October 20, 2015
Chair Janet L. Yellen
At the Induction of Carroll D. Wright and Janet L. Norwood into the Department of Labor's Hall of Honor, U.S. Department of Labor, Washington, D.C.
We are here to honor two exceptional public servants and the great institution they helped build. Let's consider for a moment why the Bureau of Labor Statistics (BLS) has succeeded and how Carroll Wright and Janet Norwood contributed to that success.
In 1884, a time of great strife and mistrust between management and labor, the federal government created an agency with the mission of providing detailed and objective information on American workers. That task fell to Carroll Wright, who had won the confidence of workers and management as chief of the Massachusetts Bureau of Labor Statistics in the years after that state became the first to legalize labor unions.
At that point, before the United States itself had recognized such rights and before the federal government could agree on labor standards, the public needed an unimpeachable assessment of the conditions faced by workers.
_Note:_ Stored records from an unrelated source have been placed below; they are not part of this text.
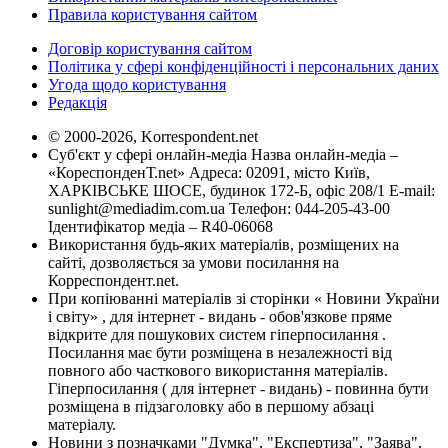
Правила користування сайтом
Договір користування сайтом
Політика у сфері конфіденційності і персональних даних
Угода щодо користування
Редакція
© 2000-2026, Korrespondent.net
Суб'єкт у сфері онлайн-медіа Назва онлайн-медіа –
«КореспонденТ.net» Адреса: 02091, місто Київ,
ХАРКІВСЬКЕ ШОСЕ, будинок 172-Б, офіс 208/1 E-mail:
sunlight@mediadim.com.ua
Телефон: 044-205-43-00
Ідентифікатор медіа – R40-06068
Використання будь-яких матеріалів, розміщених на
сайті, дозволяється за умови посилання на
Корреспондент.net.
При копіюванні матеріалів зі сторінки « Новини України
і світу» , для інтернет - видань - обов'язкове пряме
відкрите для пошукових систем гіперпосилання .
Посилання має бути розміщена в незалежності від
повного або часткового використання матеріалів.
Гіперпосилання ( для інтернет - видань) - повинна бути
розміщена в підзаголовку або в першому абзаці
матеріалу.
Новини з позначками "Думка", "Експертиза", "Заява",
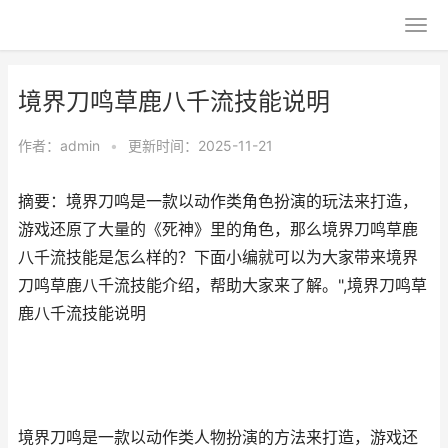
境界刀鸣草鹿八千流技能说明
作者：
admin
•
更新时间：2025-11-21
摘要：境界刀鸣是一款以动作类角色扮演的玩法来打造，
游戏还原了大量的《死神》里的角色，那么境界刀鸣草鹿
八千流技能是怎么样的？下面小编就可以为大家带来境界
刀鸣草鹿八千流技能介绍，帮助大家来了解。",境界刀鸣草
鹿八千流技能说明
境界刀鸣是一款以动作类人物扮演的方法来打造，游戏还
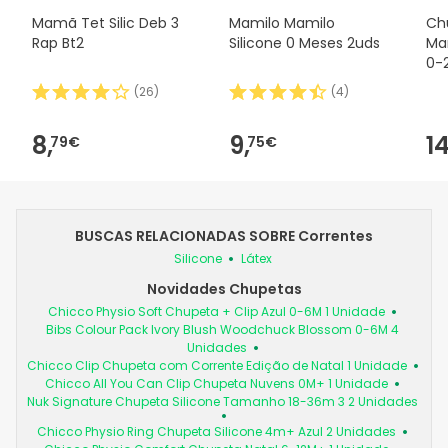
Mamã Tet Silic Deb 3
Mamilo Mamilo
Ch
Rap Bt2
Silicone 0 Meses 2uds
Ma
0-
MA
(
26
)
(
4
)
8,
9,
14
79€
75€
BUSCAS RELACIONADAS SOBRE Correntes
Silicone
Látex
Novidades Chupetas
Chicco Physio Soft Chupeta + Clip Azul 0-6M 1 Unidade
Bibs Colour Pack Ivory Blush Woodchuck Blossom 0-6M 4
Unidades
Chicco Clip Chupeta com Corrente Edição de Natal 1 Unidade
Chicco All You Can Clip Chupeta Nuvens 0M+ 1 Unidade
Nuk Signature Chupeta Silicone Tamanho 18-36m 3 2 Unidades
Chicco Physio Ring Chupeta Silicone 4m+ Azul 2 Unidades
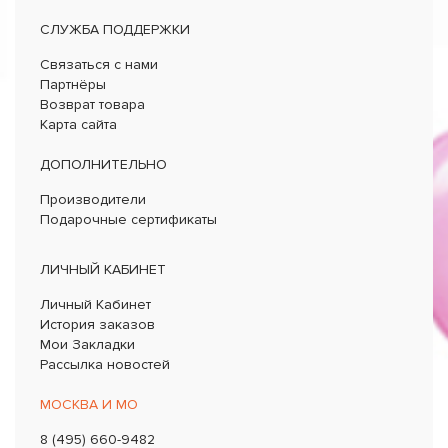
СЛУЖБА ПОДДЕРЖКИ
Связаться с нами
Партнёры
Возврат товара
Карта сайта
ДОПОЛНИТЕЛЬНО
Производители
Подарочные сертификаты
ЛИЧНЫЙ КАБИНЕТ
Личный Кабинет
История заказов
Мои Закладки
Рассылка новостей
МОСКВА И МО
8 (495) 660-9482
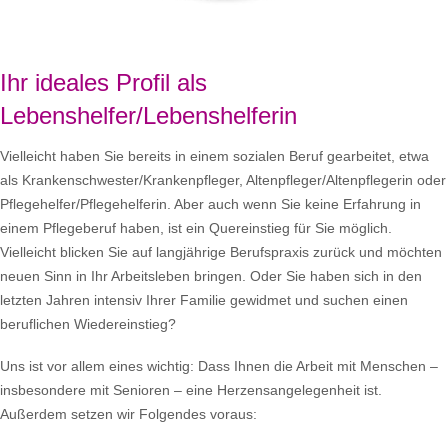
Ihr ideales Profil als
Lebenshelfer/Lebenshelferin
Vielleicht haben Sie bereits in einem sozialen Beruf gearbeitet, etwa
als Krankenschwester/Krankenpfleger, Altenpfleger/Altenpflegerin oder
Pflegehelfer/Pflegehelferin. Aber auch wenn Sie keine Erfahrung in
einem Pflegeberuf haben, ist ein Quereinstieg für Sie möglich.
Vielleicht blicken Sie auf langjährige Berufspraxis zurück und möchten
neuen Sinn in Ihr Arbeitsleben bringen. Oder Sie haben sich in den
letzten Jahren intensiv Ihrer Familie gewidmet und suchen einen
beruflichen Wiedereinstieg?
Uns ist vor allem eines wichtig: Dass Ihnen die Arbeit mit Menschen –
insbesondere mit Senioren – eine Herzensangelegenheit ist.
Außerdem setzen wir Folgendes voraus:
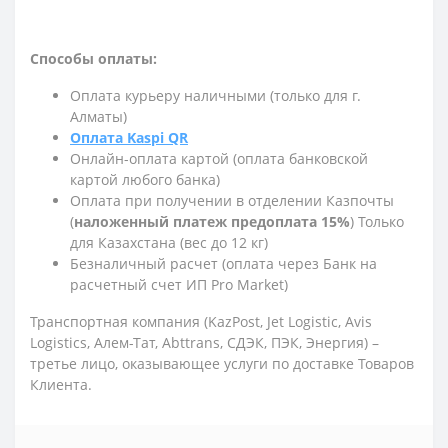
Способы оплаты:
Оплата курьеру наличными (только для г.
Алматы)
Оплата Kaspi QR
Онлайн-оплата картой (оплата банковской
картой любого банка)
Оплата при получении в отделении Казпочты
(
наложенный платеж предоплата 15%
) Только
для Казахстана (вес до 12 кг)
Безналичный расчет (оплата через Банк на
расчетный счет ИП Pro Market)
Транспортная компания (KazPost, Jet Logistic,
Avis
Logistics,
Алем-Тат, Abttrans, СДЭК, ПЭК, Энергия) –
третье лицо, оказывающее услуги по доставке Товаров
Клиента.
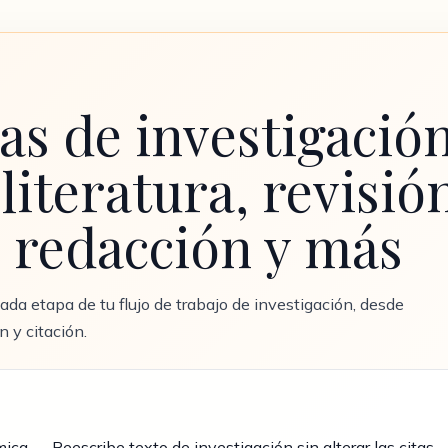
s de investigación
literatura, revisió
, redacción y más
da etapa de tu flujo de trabajo de investigación, desde
n y citación.
ca — Reescribe texto de investigación sin alterar las citas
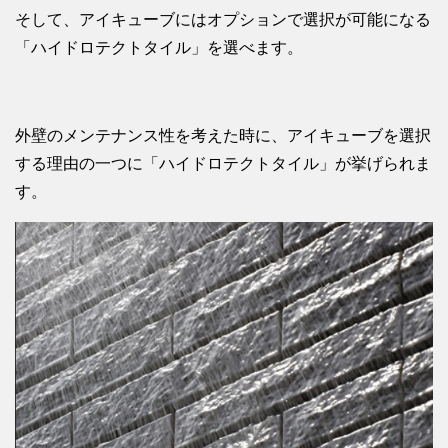
そして、アイキューブにはオプションで選択が可能になる
「ハイドロテクトタイル」を選べます。
外壁のメンテナンス性を考えた時に、アイキューブを選択
する理由の一つに「ハイドロテクトタイル」が挙げられま
す。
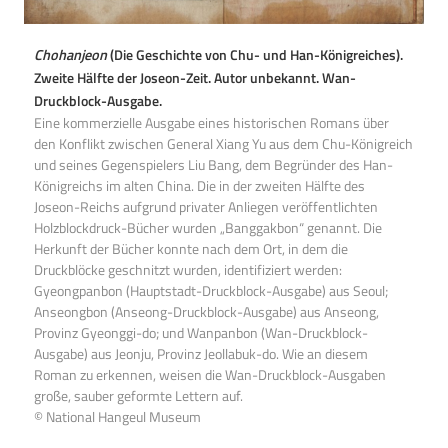
Chohanjeon
(Die Geschichte von Chu- und Han-Königreiches).
Zweite Hälfte der Joseon-Zeit. Autor unbekannt. Wan-
Druckblock-Ausgabe.
Eine kommerzielle Ausgabe eines historischen Romans über
den Konflikt zwischen General Xiang Yu aus dem Chu-Königreich
und seines Gegenspielers Liu Bang, dem Begründer des Han-
Königreichs im alten China. Die in der zweiten Hälfte des
Joseon-Reichs aufgrund privater Anliegen veröffentlichten
Holzblockdruck-Bücher wurden „Banggakbon“ genannt. Die
Herkunft der Bücher konnte nach dem Ort, in dem die
Druckblöcke geschnitzt wurden, identifiziert werden:
Gyeongpanbon (Hauptstadt-Druckblock-Ausgabe) aus Seoul;
Anseongbon (Anseong-Druckblock-Ausgabe) aus Anseong,
Provinz Gyeonggi-do; und Wanpanbon (Wan-Druckblock-
Ausgabe) aus Jeonju, Provinz Jeollabuk-do. Wie an diesem
Roman zu erkennen, weisen die Wan-Druckblock-Ausgaben
große, sauber geformte Lettern auf.
© National Hangeul Museum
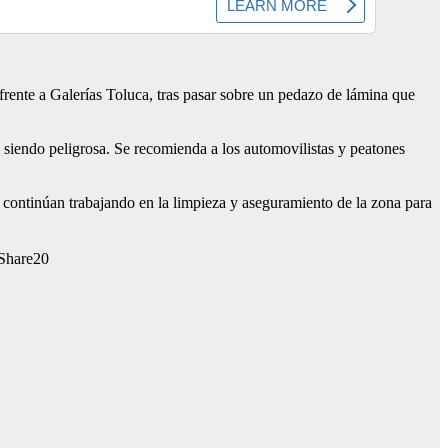
ente a Galerías Toluca, tras pasar sobre un pedazo de lámina que
 siendo peligrosa. Se recomienda a los automovilistas y peatones
s continúan trabajando en la limpieza y aseguramiento de la zona para
20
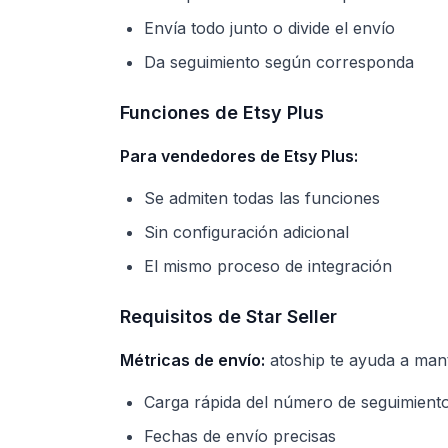
Envía todo junto o divide el envío
Da seguimiento según corresponda
Funciones de Etsy Plus
Para vendedores de Etsy Plus:
Se admiten todas las funciones
Sin configuración adicional
El mismo proceso de integración
Requisitos de Star Seller
Métricas de envío:
atoship te ayuda a mant
Carga rápida del número de seguimient
Fechas de envío precisas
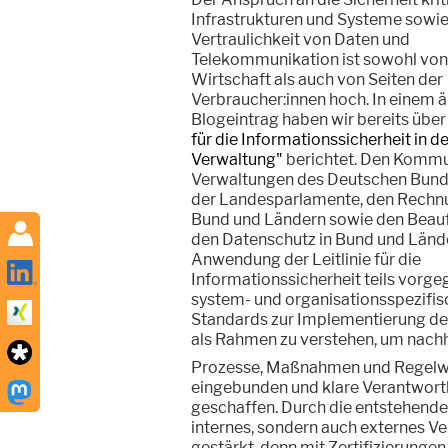
Infrastrukturen und Systeme sowie
Vertraulichkeit von Daten und
Telekommunikation ist sowohl von
Wirtschaft als auch von Seiten der
Verbraucher:innen hoch. In einem ä
Blogeintrag haben wir bereits über
für die Informationssicherheit in d
Verwaltung"
berichtet. Den Kommu
Verwaltungen des Deutschen Bund
der Landesparlamente, den Rechn
Bund und Ländern sowie den Beauf
den Datenschutz in Bund und Lände
Anwendung der Leitlinie für die
Informationssicherheit teils vorge
system- und organisationsspezifis
Standards zur Implementierung de
als Rahmen zu verstehen, um nachh
Prozesse, Maßnahmen und Regelwer
eingebunden und klare Verantwortli
geschaffen. Durch die entstehende 
internes, sondern auch externes Ve
gestärkt, denn mit Zertifizierunge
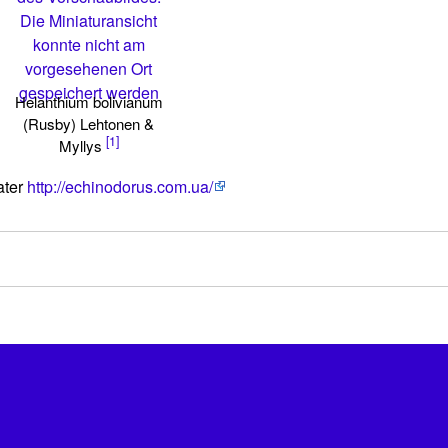
Die Miniaturansicht
konnte nicht am
vorgesehenen Ort
gespeichert werden
Helanthium bolivianum
(Rusby) Lehtonen &
[1]
Myllys
ater
http://echinodorus.com.ua/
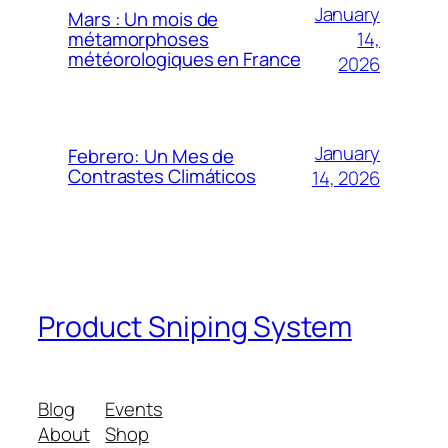
January
Mars : Un mois de
14,
métamorphoses
météorologiques en France
2026
January
Febrero: Un Mes de
Contrastes Climáticos
14, 2026
Product Sniping System
Blog
Events
About
Shop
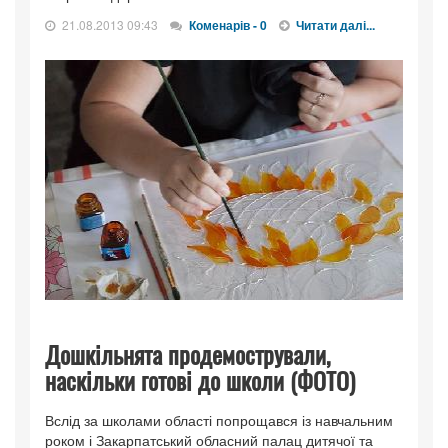
21.08.2013 09:43
Коменарів - 0
Читати далі...
Дошкільнята продемострували,
наскільки готові до школи (ФОТО)
Вслід за школами області попрощався із навчальним
роком і Закарпатський обласний палац дитячої та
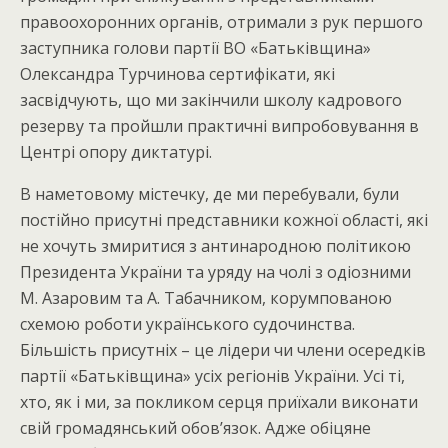
правоохоронних органів, отримали з рук першого
заступника голови партії ВО «Батьківщина»
Олександра Турчинова сертифікати, які
засвідчують, що ми закінчили школу кадрового
резерву та пройшли практичні випробовування в
Центрі опору диктатурі.
В наметовому містечку, де ми перебували, були
постійно присутні представники кожної області, які
не хочуть змиритися з антинародною політикою
Президента України та уряду на чолі з одіозними
М. Азаровим та А. Табачником, корумпованою
схемою роботи українського судочинства.
Більшість присутніх – це лідери чи члени осередків
партії «Батьківщина» усіх регіонів України. Усі ті,
хто, як і ми, за покликом серця приїхали виконати
свій громадянський обов’язок. Адже обіцяне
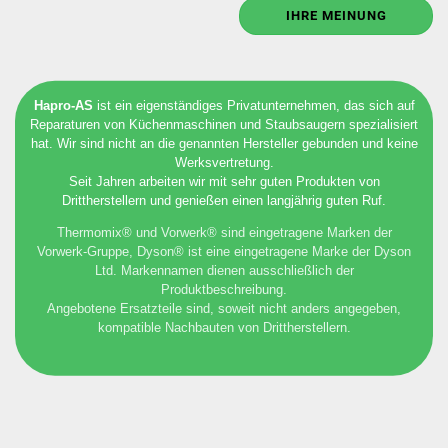
IHRE MEINUNG
Hapro-AS
ist ein eigenständiges Privatunternehmen, das sich auf
Reparaturen von Küchenmaschinen und Staubsaugern spezialisiert
hat. Wir sind nicht an die genannten Hersteller gebunden und keine
Werksvertretung.
Seit Jahren arbeiten wir mit sehr guten Produkten von
Drittherstellern und genießen einen langjährig guten Ruf.
Thermomix® und Vorwerk® sind eingetragene Marken der
Vorwerk-Gruppe, Dyson® ist eine eingetragene Marke der Dyson
Ltd. Markennamen dienen ausschließlich der
Produktbeschreibung.
Angebotene Ersatzteile sind, soweit nicht anders angegeben,
kompatible Nachbauten von Drittherstellern.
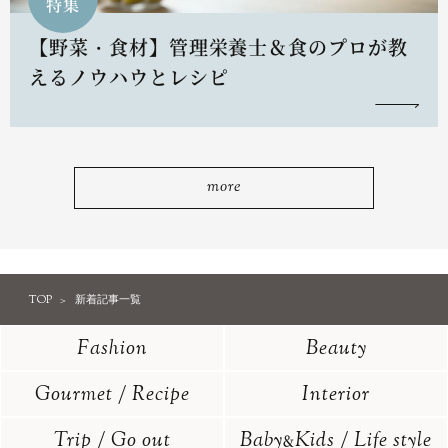
特集
【野菜・食材】管理栄養士＆食のプロが教
えるノウハウとレシピ
more
TOP
新着記事一覧
Fashion
Beauty
Gourmet / Recipe
Interior
Trip / Go out
Baby
Kids / Life style
&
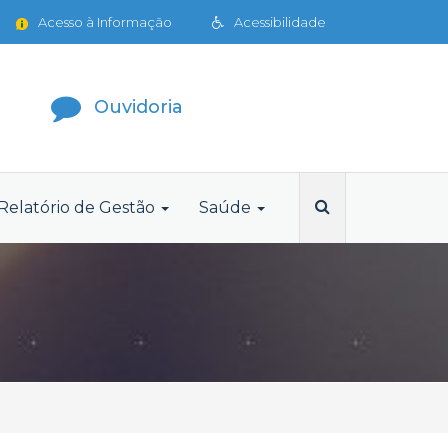
Acesso à Informação
Acessibilidade
Ouvidoria
Relatório de Gestão
Saúde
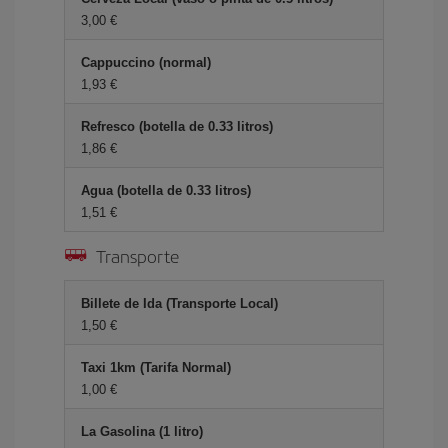
3,00 €
Cappuccino (normal)
1,93 €
Refresco (botella de 0.33 litros)
1,86 €
Agua (botella de 0.33 litros)
1,51 €
Transporte
Billete de Ida (Transporte Local)
1,50 €
Taxi 1km (Tarifa Normal)
1,00 €
La Gasolina (1 litro)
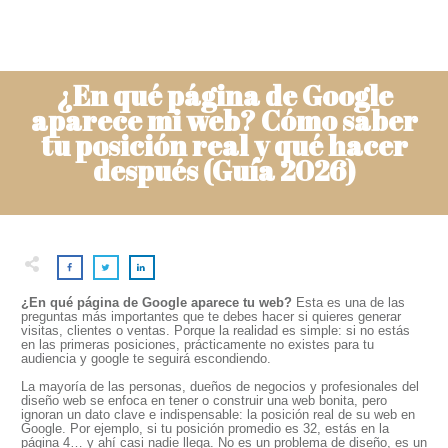
¿En qué página de Google
aparece mi web? Cómo saber
tu posición real y qué hacer
después (Guía 2026)
¿En qué página de Google aparece tu web?
Esta es una de las
preguntas más importantes que te debes hacer si quieres generar
visitas, clientes o ventas. Porque la realidad es simple: si no estás
en las primeras posiciones, prácticamente no existes para tu
audiencia y google te seguirá escondiendo.
La mayoría de las personas, dueños de negocios y profesionales del
diseño web se enfoca en tener o construir una web bonita, pero
ignoran un dato clave e indispensable: la posición real de su web en
Google. Por ejemplo, si tu posición promedio es 32, estás en la
página 4… y ahí casi nadie llega. No es un problema de diseño, es un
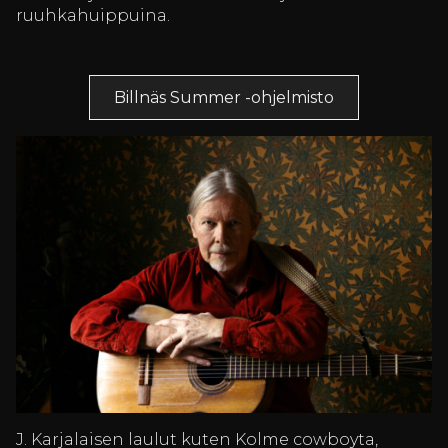
ruuhkahuippuina.
Billnäs Summer -ohjelmisto
J. Karjalaisen laulut kuten Kolme cowboyta,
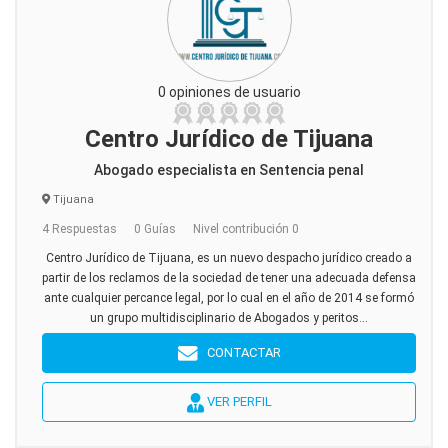
0 opiniones de usuario
Centro Jurídico de Tijuana
Abogado especialista en Sentencia penal
Tijuana
4 Respuestas
0 Guías
Nivel contribución 0
Centro Jurídico de Tijuana, es un nuevo despacho jurídico creado a
partir de los reclamos de la sociedad de tener una adecuada defensa
ante cualquier percance legal, por lo cual en el año de 2014 se formó
un grupo multidisciplinario de Abogados y peritos...
CONTACTAR
VER PERFIL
Under Carroll Wright, what was then called the Bureau of Labor investigated major labor disputes and issued reports that shaped public opinion and were the basis for executive action and legislation. He initiated the collection of data on hours, wages, and prices and was responsible for many important advances that successively improved the reliability of these data. The respect for the thoroughness and objectivity of the research that Wright oversaw led to the dismantling of damaging trade barriers in the 1890s and later raised public awareness about the deplorable conditions faced by women in the workplace.
In the U.S. Constitution, there is not a requirement that government statistics be accurate and free of political influence or bias. Carroll Wright recognized that this simple, powerful idea could help build public confidence for the government's effort to reduce conflicts between management and workers and move our nation forward. He and others are responsible for a fundamental feature of our democracy that is now often taken for granted--the public's expectation and insistence that information provided by the government can be trusted. To Carroll Wright's descendants, one of whom is with us today, thank you, on his behalf, for this valuable contribution.
This legacy lives on in the agency Carroll Wright founded, and few of his successors did as much to advance this principle as Janet Norwood. One reason for this success, I am sure, is that she rose from the ranks, and the values of the BLS were deeply ingrained in her over the 28 years she served this agency. Those who worked with Janet say she strongly believed the BLS was uniquely positioned to contribute to the economic policy debate as an authoritative, unimpeachable source of information and analysis about the economy.
In her 13 years as commissioner, Janet succeeded in winning support for an ambitious expansion of the BLS. She launched the annual Consumer Expenditure Survey, as well as many other important data series, and elevated the skills and quality of statistical analysis throughout the agency. To supplement the traditional measurement of productivity as output per hour of labor, she oversaw the creation of a new measure of multifactor productivity in the private sector, estimating productivity as the result of both labor and capital inputs. When budget pressures threatened to end important data series collected elsewhere at the Department of Labor, she found the means to continue these series at the BLS.
At the same time, Janet faced challenges to the BLS's tradition of professionalism and objectivity. From 1979, when she was appointed by President Carter, to 1991, when she retired, the news on employment, productivity, and inflation was often bad. In this circumstance, the BLS was sometimes accused of overstating economic problems, and it occasionally came under pressure to alter the basis for its data.
Janet Norwood fended off these challenges with a mixture of resolve and flexibility, channeling some of the pressure into deliberate and constructive processes that eventually yielded improvements in the consumer price index and generated alternative price measures. As commissioner and like her predecessors, Janet helped preserve the BLS's deserved reputation for accuracy and integrity by continually improving the design, procedures, and techniques of data collection.
After government service, Janet had a long and active retirement in which she continued her contributions to the economic profession and the science of statistics. She passed away on March 31 of this year.
To members of her family who are with us today, thank you for her extraordinary service to our country. Janet's legacy continues in the ongoing work of the exceptional agency she helped build, on the foundation laid by Carroll Wright, whom she so appropriately joins today in this Hall of Honor.
The Bureau of Labor Statistics is exceptional, and in that way, I hope it serves as an example of how effective, reliable, and trusted government can be.